- AIM OF THE TASK -
In the records, find each line where "melanoma" occurs, and copy it.

Segment Start: RECORDS SHOWN

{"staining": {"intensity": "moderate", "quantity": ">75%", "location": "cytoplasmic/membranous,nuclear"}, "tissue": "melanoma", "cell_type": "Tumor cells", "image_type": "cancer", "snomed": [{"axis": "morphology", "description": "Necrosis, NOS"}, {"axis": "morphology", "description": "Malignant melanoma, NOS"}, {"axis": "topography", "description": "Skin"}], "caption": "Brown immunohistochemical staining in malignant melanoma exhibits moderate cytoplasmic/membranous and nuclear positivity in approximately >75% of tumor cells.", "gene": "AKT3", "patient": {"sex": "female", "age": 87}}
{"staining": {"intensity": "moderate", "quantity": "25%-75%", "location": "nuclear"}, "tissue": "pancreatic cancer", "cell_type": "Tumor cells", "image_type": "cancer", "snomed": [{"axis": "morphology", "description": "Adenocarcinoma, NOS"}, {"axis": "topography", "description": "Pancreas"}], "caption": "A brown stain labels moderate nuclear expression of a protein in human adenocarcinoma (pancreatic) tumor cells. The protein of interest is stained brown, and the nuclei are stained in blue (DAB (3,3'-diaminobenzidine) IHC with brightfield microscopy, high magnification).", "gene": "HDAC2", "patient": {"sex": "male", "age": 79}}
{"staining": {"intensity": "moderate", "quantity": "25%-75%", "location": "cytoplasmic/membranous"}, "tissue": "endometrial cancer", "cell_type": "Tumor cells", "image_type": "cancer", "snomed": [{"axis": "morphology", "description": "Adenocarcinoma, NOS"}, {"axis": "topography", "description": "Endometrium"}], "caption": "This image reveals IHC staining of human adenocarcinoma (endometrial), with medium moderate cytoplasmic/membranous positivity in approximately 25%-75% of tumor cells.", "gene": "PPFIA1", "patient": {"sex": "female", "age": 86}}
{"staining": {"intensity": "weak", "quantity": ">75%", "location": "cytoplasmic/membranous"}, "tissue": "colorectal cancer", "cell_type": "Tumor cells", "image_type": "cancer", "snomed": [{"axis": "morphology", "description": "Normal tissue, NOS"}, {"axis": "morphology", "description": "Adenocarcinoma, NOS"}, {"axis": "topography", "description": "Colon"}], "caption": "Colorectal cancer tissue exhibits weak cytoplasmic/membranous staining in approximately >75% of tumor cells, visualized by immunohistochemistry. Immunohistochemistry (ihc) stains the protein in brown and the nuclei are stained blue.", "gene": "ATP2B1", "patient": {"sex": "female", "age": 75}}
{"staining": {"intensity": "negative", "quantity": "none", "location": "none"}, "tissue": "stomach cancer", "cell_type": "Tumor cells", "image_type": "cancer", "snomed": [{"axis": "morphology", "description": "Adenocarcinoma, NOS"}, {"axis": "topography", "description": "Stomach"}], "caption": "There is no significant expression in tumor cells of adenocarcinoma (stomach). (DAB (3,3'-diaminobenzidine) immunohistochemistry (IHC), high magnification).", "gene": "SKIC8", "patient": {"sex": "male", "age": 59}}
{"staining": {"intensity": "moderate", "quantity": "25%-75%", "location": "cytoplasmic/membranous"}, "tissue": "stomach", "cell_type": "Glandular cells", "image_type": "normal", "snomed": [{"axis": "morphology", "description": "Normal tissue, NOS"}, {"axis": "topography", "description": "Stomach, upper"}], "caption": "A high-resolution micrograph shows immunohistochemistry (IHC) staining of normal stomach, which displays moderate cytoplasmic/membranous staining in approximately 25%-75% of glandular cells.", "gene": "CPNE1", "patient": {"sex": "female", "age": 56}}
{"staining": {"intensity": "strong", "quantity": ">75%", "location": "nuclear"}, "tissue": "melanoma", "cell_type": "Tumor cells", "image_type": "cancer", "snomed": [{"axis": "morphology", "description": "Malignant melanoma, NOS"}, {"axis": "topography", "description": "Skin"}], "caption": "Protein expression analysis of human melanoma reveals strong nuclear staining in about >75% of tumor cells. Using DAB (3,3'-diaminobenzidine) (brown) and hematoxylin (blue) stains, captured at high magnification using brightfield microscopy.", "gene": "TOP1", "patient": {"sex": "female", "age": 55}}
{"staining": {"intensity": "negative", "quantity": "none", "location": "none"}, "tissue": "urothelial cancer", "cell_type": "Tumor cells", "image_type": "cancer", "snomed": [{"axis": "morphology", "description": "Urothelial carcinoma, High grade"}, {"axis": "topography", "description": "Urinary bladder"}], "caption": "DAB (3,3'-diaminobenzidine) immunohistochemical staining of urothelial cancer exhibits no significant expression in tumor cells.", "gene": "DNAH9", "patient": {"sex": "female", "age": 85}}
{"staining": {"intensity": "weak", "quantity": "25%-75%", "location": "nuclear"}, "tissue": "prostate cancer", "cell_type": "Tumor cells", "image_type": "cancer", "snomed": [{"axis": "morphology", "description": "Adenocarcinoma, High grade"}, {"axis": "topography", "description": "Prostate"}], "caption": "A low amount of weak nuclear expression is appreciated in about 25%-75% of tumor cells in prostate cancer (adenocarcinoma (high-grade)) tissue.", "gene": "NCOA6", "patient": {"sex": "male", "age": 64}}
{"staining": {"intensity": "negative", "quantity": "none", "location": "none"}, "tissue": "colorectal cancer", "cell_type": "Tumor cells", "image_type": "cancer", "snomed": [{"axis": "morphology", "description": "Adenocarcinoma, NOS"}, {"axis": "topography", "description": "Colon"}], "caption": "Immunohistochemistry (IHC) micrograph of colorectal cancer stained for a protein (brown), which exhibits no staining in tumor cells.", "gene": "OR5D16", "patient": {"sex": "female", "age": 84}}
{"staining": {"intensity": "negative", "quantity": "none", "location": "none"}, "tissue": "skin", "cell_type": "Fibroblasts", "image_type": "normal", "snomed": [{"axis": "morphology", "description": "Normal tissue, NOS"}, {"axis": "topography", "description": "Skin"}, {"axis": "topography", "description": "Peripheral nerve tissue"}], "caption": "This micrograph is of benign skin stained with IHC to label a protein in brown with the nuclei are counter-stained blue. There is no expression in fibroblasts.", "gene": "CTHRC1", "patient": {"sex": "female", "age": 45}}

Segment End: RECORDS SHOWN

- RESULT OF THE TASK -
{"staining": {"intensity": "moderate", "quantity": ">75%", "location": "cytoplasmic/membranous,nuclear"}, "tissue": "melanoma", "cell_type": "Tumor cells", "image_type": "cancer", "snomed": [{"axis": "morphology", "description": "Necrosis, NOS"}, {"axis": "morphology", "description": "Malignant melanoma, NOS"}, {"axis": "topography", "description": "Skin"}], "caption": "Brown immunohistochemical staining in malignant melanoma exhibits moderate cytoplasmic/membranous and nuclear positivity in approximately >75% of tumor cells.", "gene": "AKT3", "patient": {"sex": "female", "age": 87}}
{"staining": {"intensity": "strong", "quantity": ">75%", "location": "nuclear"}, "tissue": "melanoma", "cell_type": "Tumor cells", "image_type": "cancer", "snomed": [{"axis": "morphology", "description": "Malignant melanoma, NOS"}, {"axis": "topography", "description": "Skin"}], "caption": "Protein expression analysis of human melanoma reveals strong nuclear staining in about >75% of tumor cells. Using DAB (3,3'-diaminobenzidine) (brown) and hematoxylin (blue) stains, captured at high magnification using brightfield microscopy.", "gene": "TOP1", "patient": {"sex": "female", "age": 55}}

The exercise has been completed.